Rosenfarb writes that among the descriptions were “a high pitched beam of sound,” and a “'baffling sensation' akin to driving with windows partially down...” These are very vague and sound more like tinnitus and ambiguous somatic complaints than a sonic attack. They have heard hoof beats in the night and assumed the existence of zebras when they are dealing with horses. Let’s not forget that these attacks were not at the Embassy but in two nearby hotels and at the homes of Embassy staff. These staff, while part of a close-knit group, were spread out all over the place when they were supposedly targeted, often in close proximity to other people, yet others were not affected. Whatever this is, it is not a sonic attack, and if they have gotten this fundamental aspect of the investigation wrong—making claims of an acoustical attack without sufficient evidence—where else have they erred? 

Red flag. Once the initial cluster of symptoms appeared and those affected noted sounds accompanying their symptoms, there was an immediate assumption that the most likely cause was an acoustical weapon and a specialist in acoustical attacks was consulted. This is very telling. With only an array of vague symptoms to go on, most of which have no association with acoustical waves, they have gone for the more exotic hypothesis. Why assume the cause is some type of sonic weapon, especially given that the majority of symptoms are not associated with sonic weapons, including the two most dramatic symptoms that get all the headlines: mild brain trauma and white matter track changes in the brain. It cannot be overstated: There has never been any study showing that infrasound or ultrasound can cause changes to white matter tracks, while acoustical waves cannot cause brain trauma.     

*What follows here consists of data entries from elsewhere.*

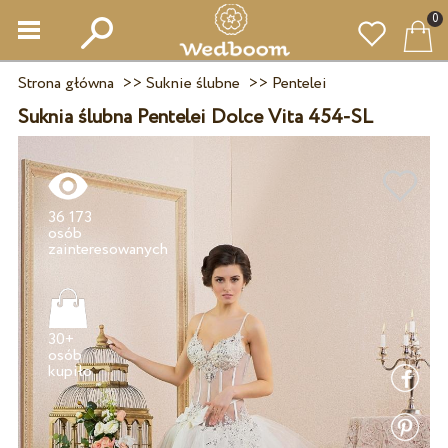
0
Strona główna
>>
Suknie ślubne
>>
Pentelei
Suknia ślubna Pentelei Dolce Vita 454-SL
36 173
osób
30+
osób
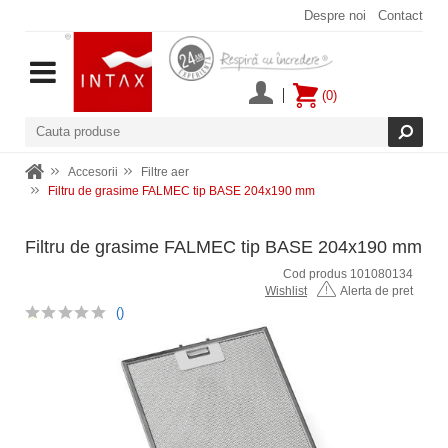
Despre noi
Contact
(0)
Accesorii
Filtre aer
Filtru de grasime FALMEC tip BASE 204x190 mm
Filtru de grasime FALMEC tip BASE 204x190 mm
Cod produs 101080134
Wishlist
Alerta de pret
()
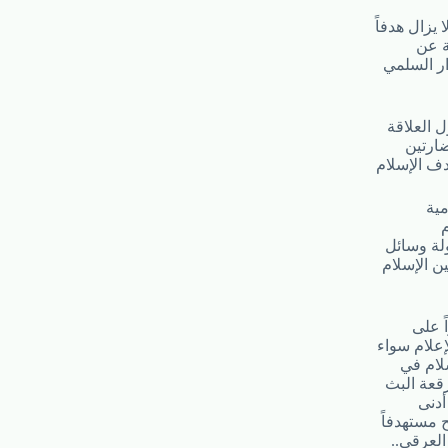
 يزال هدفاً
ة عن
ر السلمي
 العلاقة
ضارتين
دف الإسلام
مية
م
لة وسائل
ن الإسلام
ً على
إعلام سواء
سلام في
قعة البث
أدنى
 مستهدفاً
العرقي..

After reading Rosenfarb’s statement, I am convinced that we are dealing with an episode of mass psychogenic illness and mass suggestion triggered by lingering Cold War paranoia.  If these same symptoms were reported among a group of factory workers in New York or London, I think you would get a very different diagnosis, and there would be no consideration to a sonic weapon hypothesis. The initial assumption is key in driving the diagnosis. You also may have another factor at work here: government officials trying to defend their initial diagnosis.       

In his three-page statement, Rosenfarb writes: “Mission personnel describe a multitude of symptoms, many of which are not easily quantifiable and not easily attributable to a specific cause. The sharing of information that occurs in a small, tight-knit community has helped identify more affected personnel, but, as typically is the case with any community outbreak, also can complicate an epidemiological investigation. However, the most challenging factor is the lack of certainty about the causative agent and, therefore, the precise mechanism of the injuries suffered.”

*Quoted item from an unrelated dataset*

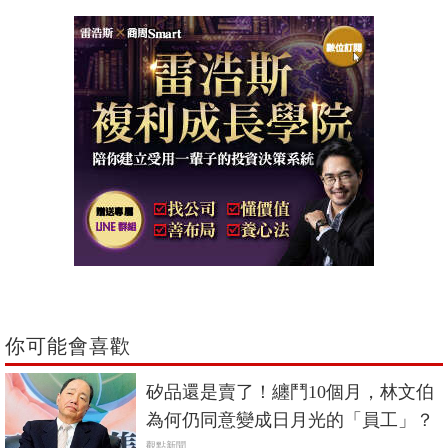
你可能會喜歡
矽品還是賣了！纏鬥10個月，林文伯
為何仍同意變成日月光的「員工」？
觀點新聞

This statement is strongly suggestive of mass psychogenic illness. An outbreak of an array of ambiguous symptoms within a close-knit community under stress in a foreign country that has a long history of harassing American Embassy staff. What about white matter track changes and mild concussions? What caused them? White matter track changes are common in a variety of conditions including depression. Scans are not an objective given but are open to interpretation.  

Science has a long history of people seeing what they expect or want to see in order to support their initial suspicions. This is just the latest example.     

References

Bartholomew, Robert E. (2017). “Politics, Scapegoating and Mass Psychogenic Illness: Claims of an ‘Acoustical Attack’ in Cuba are Unsound.” Journal of the Royal Society of Medicine 110(12): 474-475 (December).